- SOURCE DOCUMENT:

==============================

# What is the best exhaust?



## Guest (Nov 7, 2002)

Hey, im looking for the the best choice for a catback exhaust system. This upcoming summer i am going to be doing the sr20det swap for my 1989 nissan 240sx and im gonna be building to compete in autocross events. I just got the car literally yesterday and it is bone stock. So i figured a good place to start would be the exhaust. Alot of people have been telling me to go with the Apexi Dual N1 but i also heard if i wanna put an anti sway bar or an upgraded one in the rear it won't work with the dual N1. Just curious on what you guys think.


----------



## Guest (Nov 11, 2002)

get the sinlge N1 the dual N1 won't work with sway bars


----------



## Guest (Dec 3, 2002)

I had a GReddy cat back and It was nice, but to loud. I now have a HKS Hi Power series, and It is the bomb. It is real deep sounding, and flows very well, Id say better than the GReddy even. So I would go w/ HKS if I was you. just my .02


----------



## Guest (Dec 9, 2002)

Get your sway bars in and get some stainless custom job done by speedy, or meineke or walker ... or whatever and have it bent to go around whatever obstructions are there. Pipe is pipe...save your money.

-Jarret


----------



## esyip (Dec 19, 2002)

Blitz Nurspec-R.


----------



## BuudWeizErr (Sep 19, 2002)

I have an 89 with an SR20DET. I have an HKS Hi Power. Only get a custom job done if they can do mandrel bends, if not, forget about it.


----------



## drift240sxdragqueen (Oct 23, 2002)

==============================

- WORKING DATA:
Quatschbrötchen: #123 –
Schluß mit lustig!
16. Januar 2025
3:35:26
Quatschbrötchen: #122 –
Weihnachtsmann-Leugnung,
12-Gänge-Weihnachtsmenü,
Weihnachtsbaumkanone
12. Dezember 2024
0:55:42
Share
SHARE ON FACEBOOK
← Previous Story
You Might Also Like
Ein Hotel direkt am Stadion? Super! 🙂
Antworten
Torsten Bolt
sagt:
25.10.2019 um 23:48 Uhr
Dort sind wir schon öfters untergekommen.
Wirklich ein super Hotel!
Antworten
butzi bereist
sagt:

==============================

- TASK SET:
a) Reproduce the exhaust thread word for word, from "## BuudWeizErr (Sep" to "(Oct 23, 2002)".
b) Write out every line of the records with no changes.

- OUTPUTS BY TASK:
a)
## BuudWeizErr (Sep 19, 2002)

I have an 89 with an SR20DET. I have an HKS Hi Power. Only get a custom job done if they can do mandrel bends, if not, forget about it.


----------



## drift240sxdragqueen (Oct 23, 2002)

b)
Quatschbrötchen: #123 –
Schluß mit lustig!
16. Januar 2025
3:35:26
Quatschbrötchen: #122 –
Weihnachtsmann-Leugnung,
12-Gänge-Weihnachtsmenü,
Weihnachtsbaumkanone
12. Dezember 2024
0:55:42
Share
SHARE ON FACEBOOK
← Previous Story
You Might Also Like
Ein Hotel direkt am Stadion? Super! 🙂
Antworten
Torsten Bolt
sagt:
25.10.2019 um 23:48 Uhr
Dort sind wir schon öfters untergekommen.
Wirklich ein super Hotel!
Antworten
butzi bereist
sagt:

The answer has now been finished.